Its use in Ada & historical evidence
In the paper *The rationale of the design of the Ada programming language, published in June 1979 by Ada lead designer Jean Ichbiah et al., the feature is justified page 2-3:
The underscore is permitted within a number to break up long sequences of digits, a requirement that has long been recognized by printers.
This is an original proposal of Ichbiah and his team since there is no such explicit requirement about literals in the Steelman requirements published in 1978 by the DoD. But the feature addresses the readability needs for maintenance (requirement 1C).
The feature is included in the grammar of the first proposed Ada standard, published in July 1980 (section 2.4.1).
Use in other language
After some hours of intensive research, I have found no evidence of prior usage of this feature in any other language:
A (very) critical review of Ada programming language, Hidden costs in Ada by David A. Bennett, Brent D. Kornman and R. Wilson, published in May 1982, criticised this feature as an unnecessary luxury that would
The increased visibility of a number resulting from use of this technique does not seem to be worth the cost of learning the rule or scanning for it. (...) the use of underscores in digit strings is unnecessarily inconsistent with their use in identifiers, adding gratuitous complexity to the language." (sic!)

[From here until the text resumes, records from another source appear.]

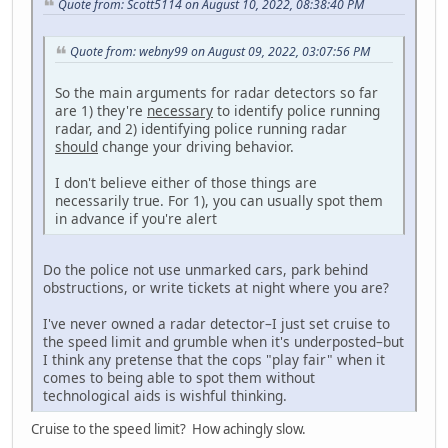
Quote from: Scott5114 on August 10, 2022, 08:38:40 PM
Quote from: webny99 on August 09, 2022, 03:07:56 PM
So the main arguments for radar detectors so far
are 1) they're
necessary
to identify police running
radar, and 2) identifying police running radar
should
change your driving behavior.
I don't believe either of those things are
necessarily true. For 1), you can usually spot them
in advance if you're alert
Do the police not use unmarked cars, park behind
obstructions, or write tickets at night where you are?
I've never owned a radar detector–I just set cruise to
the speed limit and grumble when it's underposted–but
I think any pretense that the cops "play fair" when it
comes to being able to spot them without
technological aids is wishful thinking.
Cruise to the speed limit? How achingly slow.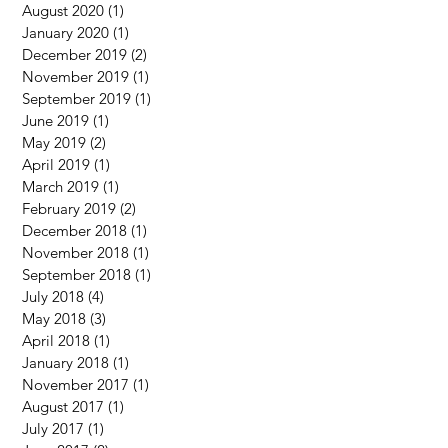
August 2020
(1)
1 post
January 2020
(1)
1 post
December 2019
(2)
2 posts
November 2019
(1)
1 post
September 2019
(1)
1 post
June 2019
(1)
1 post
May 2019
(2)
2 posts
April 2019
(1)
1 post
March 2019
(1)
1 post
February 2019
(2)
2 posts
December 2018
(1)
1 post
November 2018
(1)
1 post
September 2018
(1)
1 post
July 2018
(4)
4 posts
May 2018
(3)
3 posts
April 2018
(1)
1 post
January 2018
(1)
1 post
November 2017
(1)
1 post
August 2017
(1)
1 post
July 2017
(1)
1 post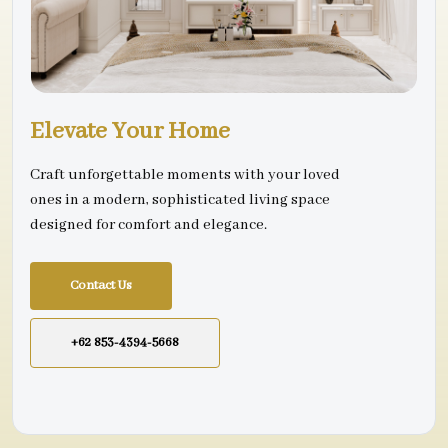
Elevate Your Home
Craft unforgettable moments with your loved
ones in a modern, sophisticated living space
designed for comfort and elegance.
Contact Us
+62 853-4394-5668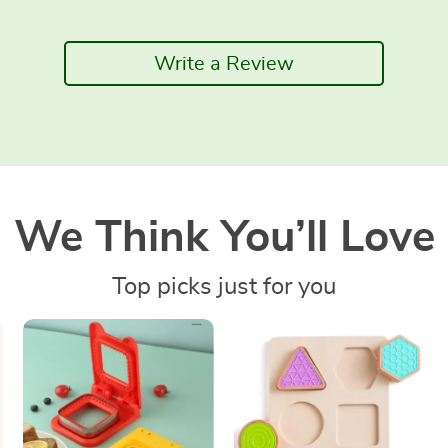
Write a Review
We Think You’ll Love
Top picks just for you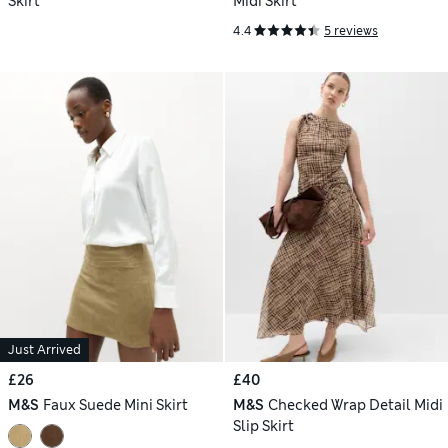
Skirt
Midi Skirt
4.4
5 reviews
Just Arrived
£26
£40
M&S
Faux Suede Mini Skirt
M&S
Checked Wrap Detail Midi
Slip Skirt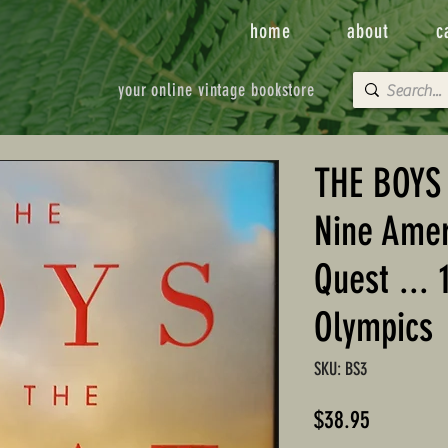
home
about
c
your online vintage bookstore
THE BOYS 
Nine Amer
Quest ... 
Olympics
SKU: BS3
Price
$38.95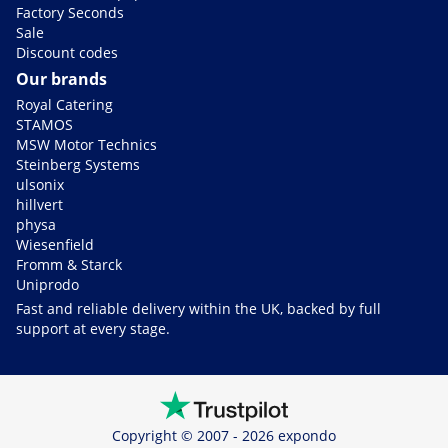
Factory Seconds
Sale
Discount codes
Our brands
Royal Catering
STAMOS
MSW Motor Technics
Steinberg Systems
ulsonix
hillvert
physa
Wiesenfield
Fromm & Starck
Uniprodo
Fast and reliable delivery within the UK, backed by full
support at every stage.
Copyright © 2007 - 2026 expondo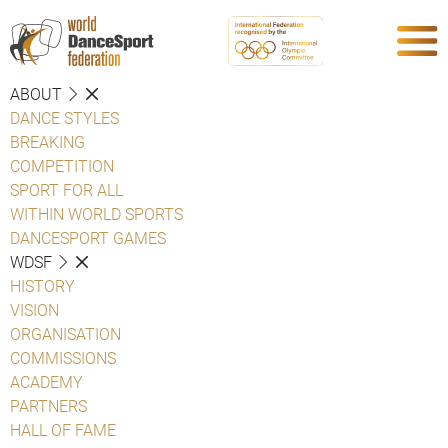
ABOUT
DANCE STYLES
BREAKING
COMPETITION
SPORT FOR ALL
WITHIN WORLD SPORTS
DANCESPORT GAMES
WDSF
HISTORY
VISION
ORGANISATION
COMMISSIONS
ACADEMY
PARTNERS
HALL OF FAME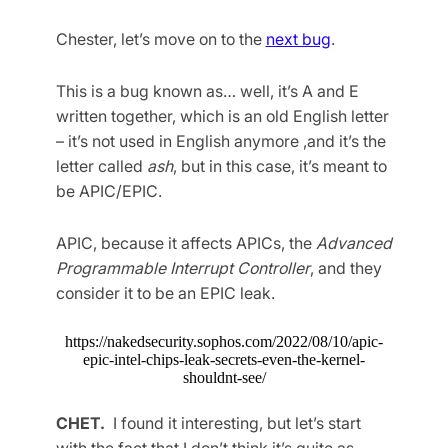
Chester, let’s move on to the
next bug
.
This is a bug known as… well, it’s A and E
written together, which is an old English letter
– it’s not used in English anymore ,and it’s the
letter called
ash
, but in this case, it’s meant to
be APIC/EPIC.
APIC, because it affects APICs, the
Advanced
Programmable Interrupt Controller
, and they
consider it to be an EPIC leak.
https://nakedsecurity.sophos.com/2022/08/10/apic-
epic-intel-chips-leak-secrets-even-the-kernel-
shouldnt-see/
CHET.
I found it interesting, but let’s start
with the fact that I don’t think it’s quite as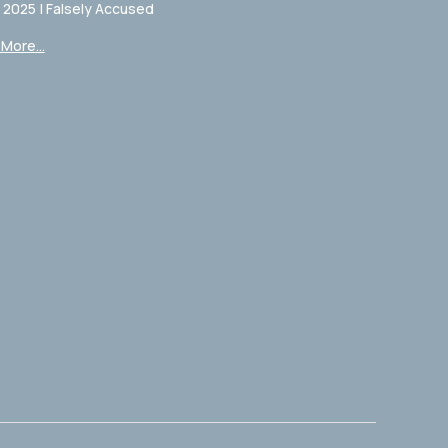
, 2025
|
Falsely Accused
More...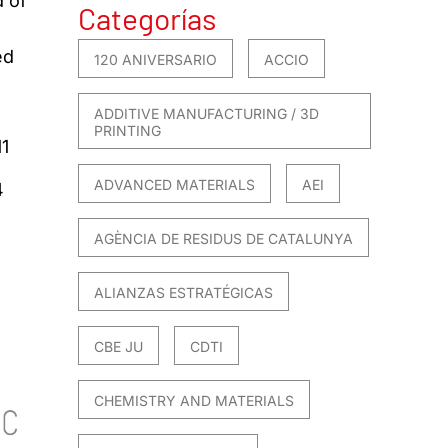
d of
Categorías
ed
120 ANIVERSARIO
ACCIO
ADDITIVE MANUFACTURING / 3D
PRINTING
1
ADVANCED MATERIALS
AEI
4
AGÈNCIA DE RESIDUS DE CATALUNYA
ALIANZAS ESTRATÉGICAS
CBE JU
CDTI
CHEMISTRY AND MATERIALS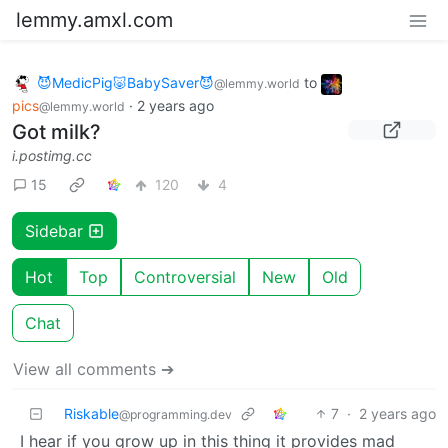
lemmy.amxl.com
😈MedicPig🐷BabySaver😈
to
@lemmy.world
pics
·
2 years ago
@lemmy.world
Got milk?
i.postimg.cc
15
120
4
Sidebar
Hot
Top
Controversial
New
Old
Chat
View all comments ➔
Riskable
7
·
2 years ago
@programming.dev
I hear if you grow up in this thing it provides mad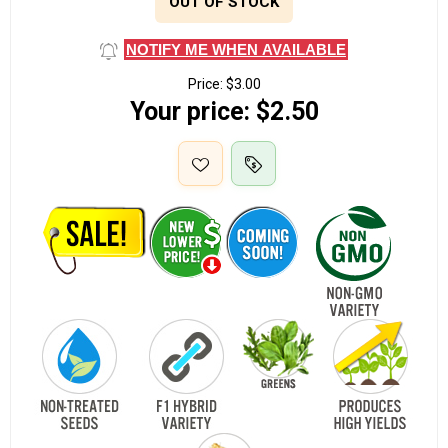
OUT OF STOCK
NOTIFY ME WHEN AVAILABLE
Price:
$3.00
Your price:
$2.50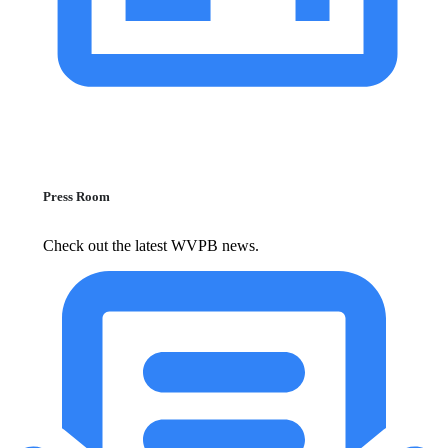
Press Room
Check out the latest WVPB news.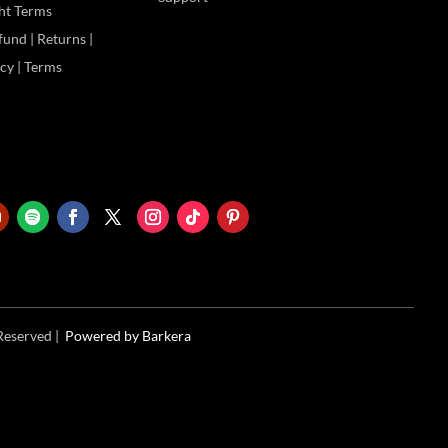
ht Terms
und | Returns |
icy | Terms
 Reserved |
Powered
by Barkera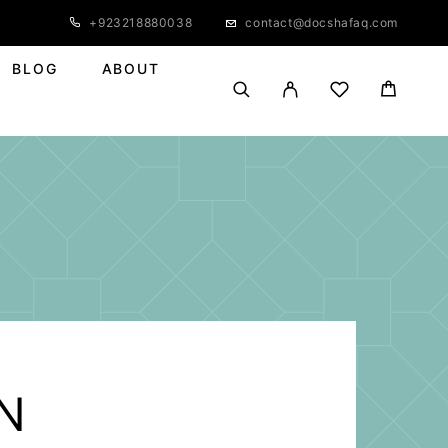
+923218880038
contact@docshafaq.com
BLOG
ABOUT
N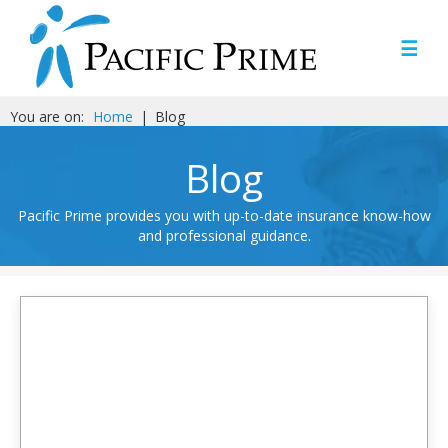
☰
You are on:
Home
|
Blog
Blog
Pacific Prime provides you with up-to-date insurance know-how
and professional guidance.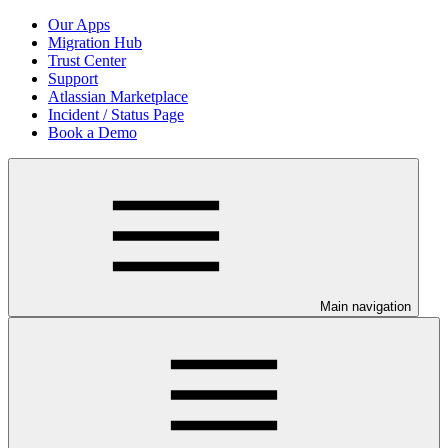
Our Apps
Migration Hub
Trust Center
Support
Atlassian Marketplace
Incident / Status Page
Book a Demo
Main navigation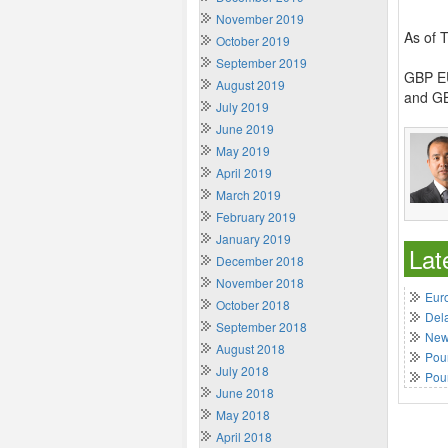
November 2019
As of 
October 2019
September 2019
GBP EU
August 2019
and GB
July 2019
June 2019
May 2019
April 2019
March 2019
February 2019
January 2019
Lat
December 2018
November 2018
Euro
October 2018
Del
September 2018
New 
August 2018
Poun
July 2018
Pou
June 2018
May 2018
April 2018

other more recent extensive analysis didn't find prior usage: for example this article here mentions Ada and Perl as forerunners. But Perl appeared only in 1987 and it is not clear if that language had already the feature at that time. Another analysis by the Python designers also cite as oldest language providing this feature Ada.
It's not scientific evidence, but Wikipedia mentions 12 languages that now have this feature, to which you could add Fortran that accepts whitespaces as digit separators and C++14 that uses apostrophes for the same purpose.
Of course, it is not impossible that older usage existed before Ada (e.g. in less popular languages), but no evidence could be found.